Rapid determination of the catheter length positioning in zone III is significantly imperative for the pre-hospital patients who suffered from catastrophic hemorrhage due to the lower limb and pelvis. Although the position of the balloon can be confirmed by X-ray and other imaging examinations after REBOA balloon being filled, it is impractical to achieve this strategy in the pre-hospital environment. For patients with non-compressible torso hemorrhage, the long-time malposition of balloon not only fail to achieve effective hemostasis in the target region, but also largely cause balloon-related complications. As the White Book states, the maximum transportation time for a major trauma patient from the scene should not exceed 30 minutes [19]. We found that the right FA-mZIII and FA-mXU were shown no significant difference in statistical analysis, and FA-mXU could be used to guide the inserted catheter length positioning in zone III. It is well known that the length of zone III is about 8–9 cm without a large fault-tolerance range as zone I. "Too long" and "too short" are likely to lead to disastrous consequences. "Too long" means that the inferior edge of the catheter balloon is easy to cross the lowest renal artery and block the blood supply of vital organs, which immensely reduces the blocking time of REBOA and drives visceral ischemic necrosis and reperfusion injury in severe cases. "Too short" means that the superior edge of the catheter balloon fails to exceed the aortic bifurcation, which can easily lead to vascular dissection or even amputation, thus fail to take full advantage of REBOA in the rapid control of catastrophic hemorrhage. As a result, the appropriate catheter length positioning in zone III is essential to rapid hemostasis in a critical situation.
Finally, several limitations to this study should be considered. First, these conclusions were based on the responses of CT three-dimensional reconstruction and might not vividly reflect measurement processes on the intact body. The positioning of body surface markers (such as umbilicus) may be affected by body shape and body position.
For special groups, such as obesity and pregnant patients, some extra imaging methods must be equipped to avoid possible injuries and confirm precise positioning before inflation. Second, the catheter length estimated by the external landmark may be different from the actual length running in the vascular. The actual catheter length may also be affected by the blood flow velocity and the degree of vascular curvature. Third, our subjects were Chinese population, so it is not known whether our results apply to other groups. Larger studies with longer follow-up are needed to study whether exists other factors affecting the prediction of catheter length in zone III.

(Records taken from a dataset)
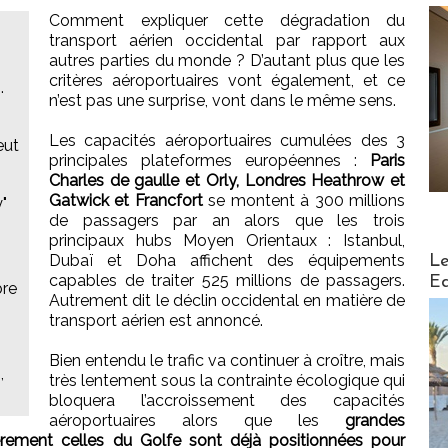
Comment expliquer cette dégradation du
transport aérien occidental par rapport aux
autres parties du monde ? D’autant plus que les
critères aéroportuaires vont également, et ce
.
n’est pas une surprise, vont dans le même sens.
Les capacités aéroportuaires cumulées des 3
eut
principales plateformes européennes :
Paris
Charles de gaulle et Orly, Londres Heathrow et
Gatwick et Francfort
se montent à 300 millions
"
de passagers par an alors que les trois
principaux hubs Moyen Orientaux : Istanbul,
Distribu
Dubaï et Doha affichent des équipements
Le
capables de traiter 525 millions de passagers.
Ed
bre
Autrement dit le déclin occidental en matière de
transport aérien est annoncé.
Bien entendu le trafic va continuer à croître, mais
,
très lentement sous la contrainte écologique qui
bloquera l’accroissement des capacités
aéroportuaires alors que les
grandes
ièrement celles du Golfe sont déjà positionnées pour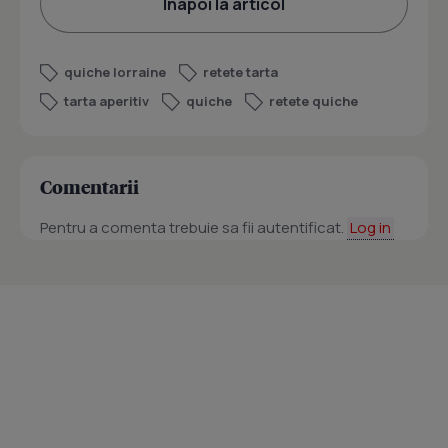
Înapoi la articol
quiche lorraine
retete tarta
tarta aperitiv
quiche
retete quiche
Comentarii
Pentru a comenta trebuie sa fii autentificat.
Log in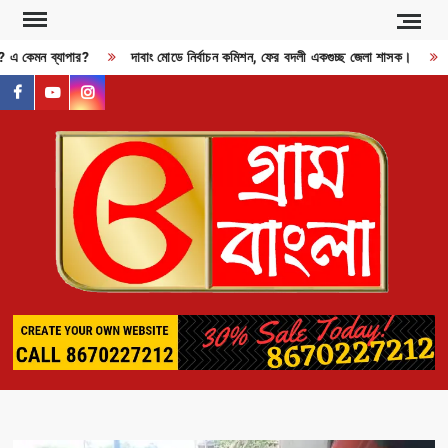
Skip
to
ী? এ কেমন ব্যাপার?
দাবাং মোডে নির্বাচন কমিশন, ফের বদলী একগুচ্ছ জেলা শাসক।
R
content
facebook
youtube
instagram
GR
BAN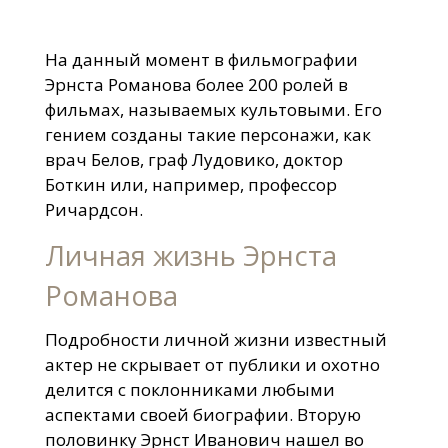
На данный момент в фильмографии
Эрнста Романова более 200 ролей в
фильмах, называемых культовыми. Его
гением созданы такие персонажи, как
врач Белов, граф Лудовико, доктор
Боткин или, например, профессор
Ричардсон.
Личная жизнь Эрнста
Романова
Подробности личной жизни известный
актер не скрывает от публики и охотно
делится с поклонниками любыми
аспектами своей биографии. Вторую
половинку Эрнст Иванович нашел во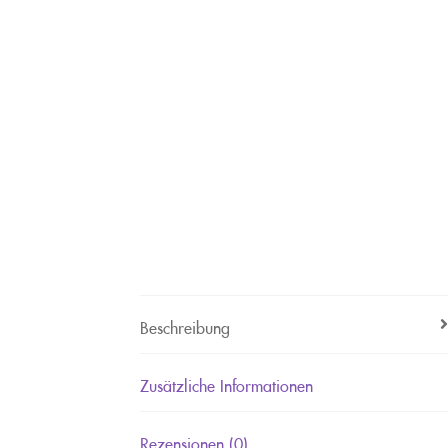
Beschreibung
Zusätzliche Informationen
Rezensionen (0)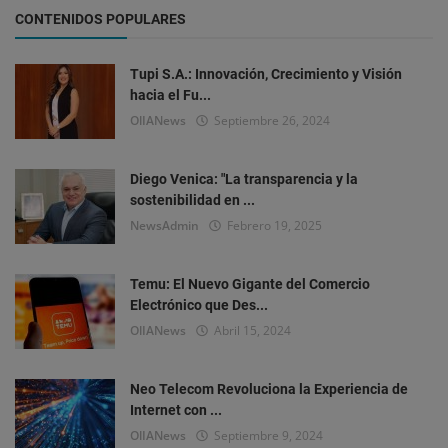
CONTENIDOS POPULARES
Tupi S.A.: Innovación, Crecimiento y Visión
hacia el Fu...
OlIANews
Septiembre 26, 2024
Diego Venica: "La transparencia y la
sostenibilidad en ...
NewsAdmin
Febrero 19, 2025
Temu: El Nuevo Gigante del Comercio
Electrónico que Des...
OlIANews
Abril 15, 2024
Neo Telecom Revoluciona la Experiencia de
Internet con ...
OlIANews
Septiembre 9, 2024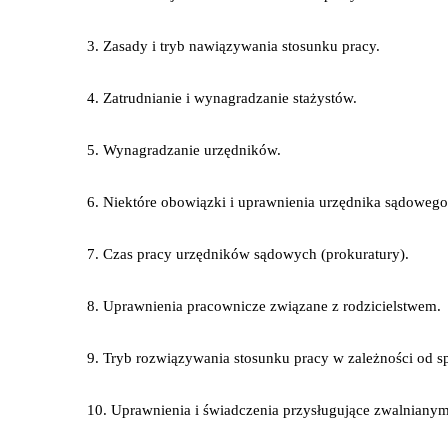
3. Zasady i tryb nawiązywania stosunku pracy.
4. Zatrudnianie i wynagradzanie stażystów.
5. Wynagradzanie urzędników.
6. Niektóre obowiązki i uprawnienia urzędnika sądowego
7. Czas pracy urzędników sądowych (prokuratury).
8. Uprawnienia pracownicze związane z rodzicielstwem.
9. Tryb rozwiązywania stosunku pracy w zależności od s
10. Uprawnienia i świadczenia przysługujące zwalnian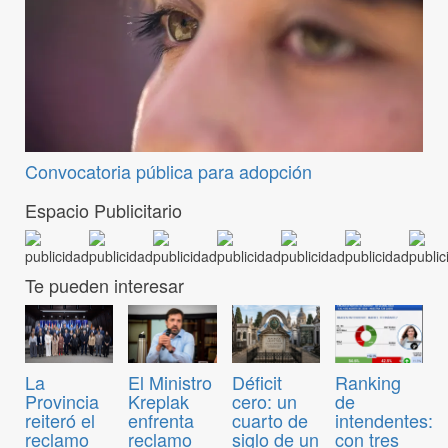
Convocatoria pública para adopción
Espacio Publicitario
Te pueden interesar
El Ministro
Déficit
Ranking
La
Kreplak
cero: un
de
Provincia
enfrenta
cuarto de
intendentes:
reiteró el
reclamo
siglo de un
con tres
reclamo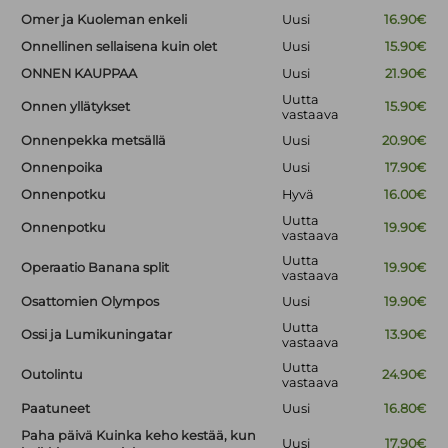
Omer ja Kuoleman enkeli
Uusi
16.90€
Onnellinen sellaisena kuin olet
Uusi
15.90€
ONNEN KAUPPAA
Uusi
21.90€
Uutta
Onnen yllätykset
15.90€
vastaava
Onnenpekka metsällä
Uusi
20.90€
Onnenpoika
Uusi
17.90€
Onnenpotku
Hyvä
16.00€
Uutta
Onnenpotku
19.90€
vastaava
Uutta
Operaatio Banana split
19.90€
vastaava
Osattomien Olympos
Uusi
19.90€
Uutta
Ossi ja Lumikuningatar
13.90€
vastaava
Uutta
Outolintu
24.90€
vastaava
Paatuneet
Uusi
16.80€
Paha päivä Kuinka keho kestää, kun
Uusi
17.90€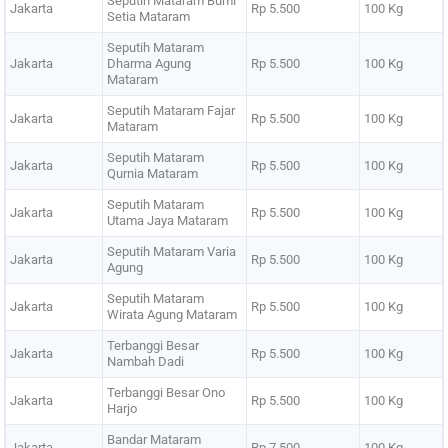
Seputih Mataram Bumi
Jakarta
Rp 5.500
100 Kg
Setia Mataram
Seputih Mataram
Jakarta
Dharma Agung
Rp 5.500
100 Kg
Mataram
Seputih Mataram Fajar
Jakarta
Rp 5.500
100 Kg
Mataram
Seputih Mataram
Jakarta
Rp 5.500
100 Kg
Qurnia Mataram
Seputih Mataram
Jakarta
Rp 5.500
100 Kg
Utama Jaya Mataram
Seputih Mataram Varia
Jakarta
Rp 5.500
100 Kg
Agung
Seputih Mataram
Jakarta
Rp 5.500
100 Kg
Wirata Agung Mataram
Terbanggi Besar
Jakarta
Rp 5.500
100 Kg
Nambah Dadi
Terbanggi Besar Ono
Jakarta
Rp 5.500
100 Kg
Harjo
Bandar Mataram
Jakarta
Rp 7.500
100 Kg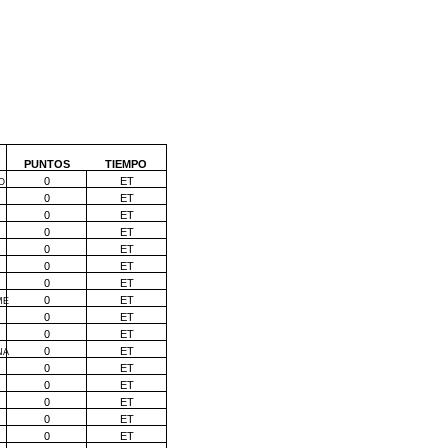
PUNTOS
TIEMPO
0
ET
O
0
ET
0
ET
0
ET
0
ET
0
ET
0
ET
0
ET
ME
0
ET
0
ET
0
ET
NA
0
ET
0
ET
0
ET
0
ET
0
ET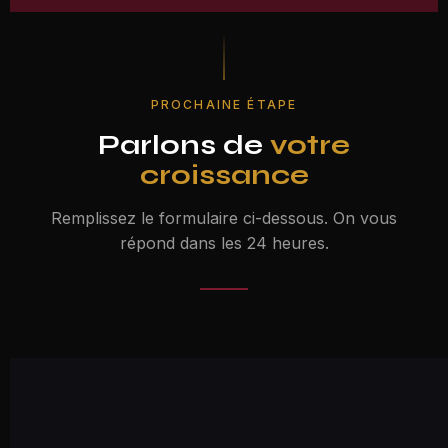
PROCHAINE ÉTAPE
Parlons de
votre
croissance
Remplissez le formulaire ci-dessous. On vous
répond dans les 24 heures.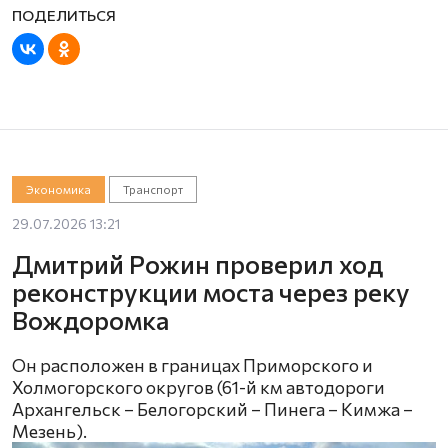
Экономика
Транспорт
29.07.2026 13:21
Дмитрий Рожин проверил ход
реконструкции моста через реку
Вождоромка
Он расположен в границах Приморского и
Холмогорского округов (61-й км автодороги
Архангельск – Белогорский – Пинега – Кимжа –
Мезень).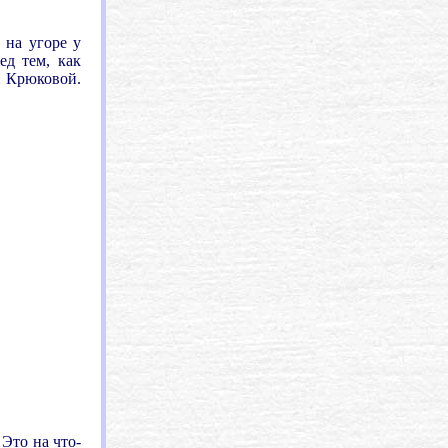
 на угоре у
ед тем, как
. Крюковой.
 Это на что-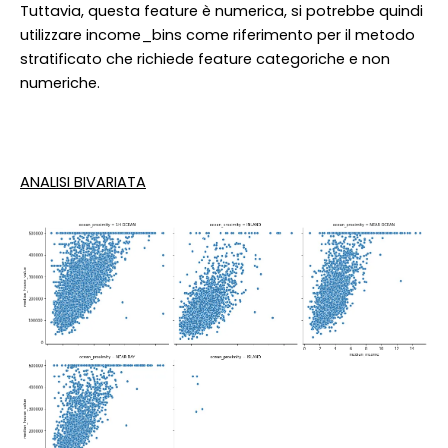
Tuttavia, questa feature è numerica, si potrebbe quindi
utilizzare income_bins come riferimento per il metodo
stratificato che richiede feature categoriche e non
numeriche.
ANALISI BIVARIATA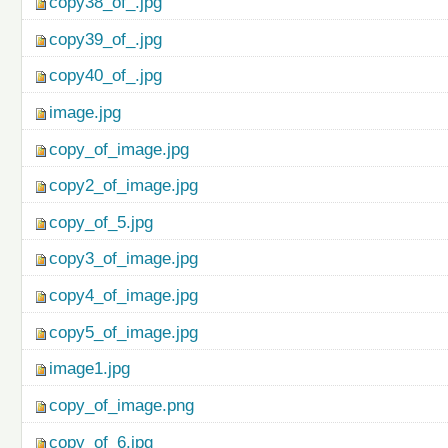
copy38_of_.jpg
copy39_of_.jpg
copy40_of_.jpg
image.jpg
copy_of_image.jpg
copy2_of_image.jpg
copy_of_5.jpg
copy3_of_image.jpg
copy4_of_image.jpg
copy5_of_image.jpg
image1.jpg
copy_of_image.png
copy_of_6.jpg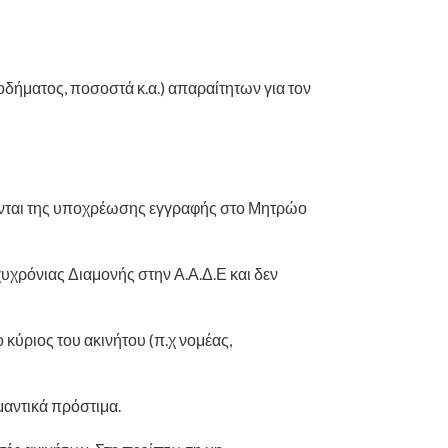
δήματος, ποσοστά κ.α.) απαραίτητων για τον
ονται της υποχρέωσης εγγραφής στο Μητρώο
χρόνιας Διαμονής στην Α.Α.Δ.Ε και δεν
ύριος του ακινήτου (π.χ νομέας,
μαντικά πρόστιμα.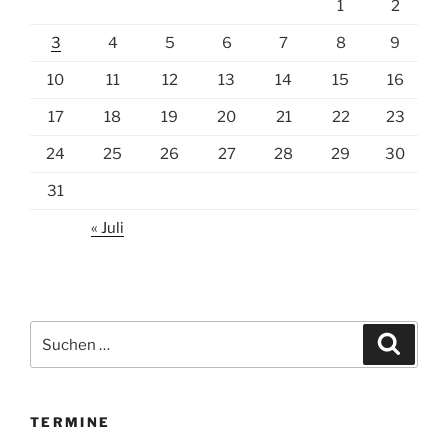
1
2
3
4
5
6
7
8
9
10
11
12
13
14
15
16
17
18
19
20
21
22
23
24
25
26
27
28
29
30
31
« Juli
Suchen
Suche
nach:
TERMINE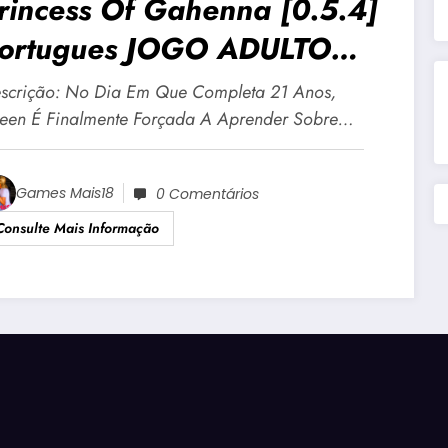
rincess Of Gahenna [0.5.4]
ortugues JOGO ADULTO
18 Para Android E PC
scrição: No Dia Em Que Completa 21 Anos,
leen É Finalmente Forçada A Aprender Sobre…
Games Mais18
0 Comentários
Consulte Mais Informação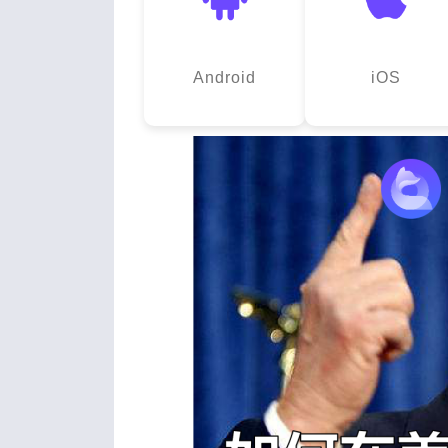
Android
iOS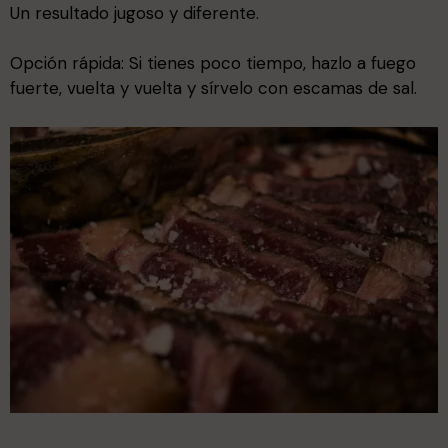
Un resultado jugoso y diferente.
Opción rápida: Si tienes poco tiempo, hazlo a fuego
fuerte, vuelta y vuelta y sírvelo con escamas de sal.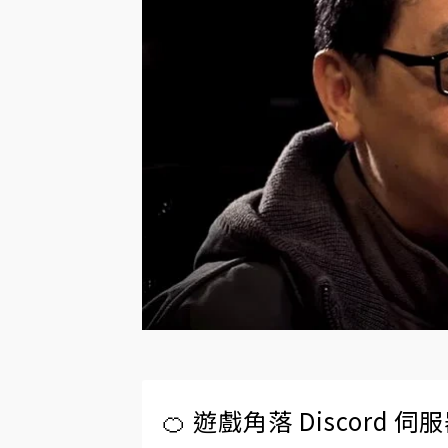
🍊 遊戲角落 Discord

• _Set of tasks_:
a: Can you rewrite the passage on REBOA catheter positioning, starting with "For special groups, such" and going on through "length in zone III.", with "extra imaging methods" replaced by "additional imaging methods"?
b: How would you translate this sentence from the passage on REBOA catheter positioning into French: "The actual catheter length may also be affected by the blood flow velocity and the degree of vascular curvature."

• _Exercise responses_:
a:
For special groups, such as obesity and pregnant patients, some additional imaging methods must be equipped to avoid possible injuries and confirm precise positioning before inflation. Second, the catheter length estimated by the external landmark may be different from the actual length running in the vascular. The actual catheter length may also be affected by the blood flow velocity and the degree of vascular curvature. Third, our subjects were Chinese population, so it is not known whether our results apply to other groups. Larger studies with longer follow-up are needed to study whether exists other factors affecting the prediction of catheter length in zone III.

b: La longueur réelle du cathéter peut également être influencée par la vitesse du flux sanguin et le degré de courbure vasculaire.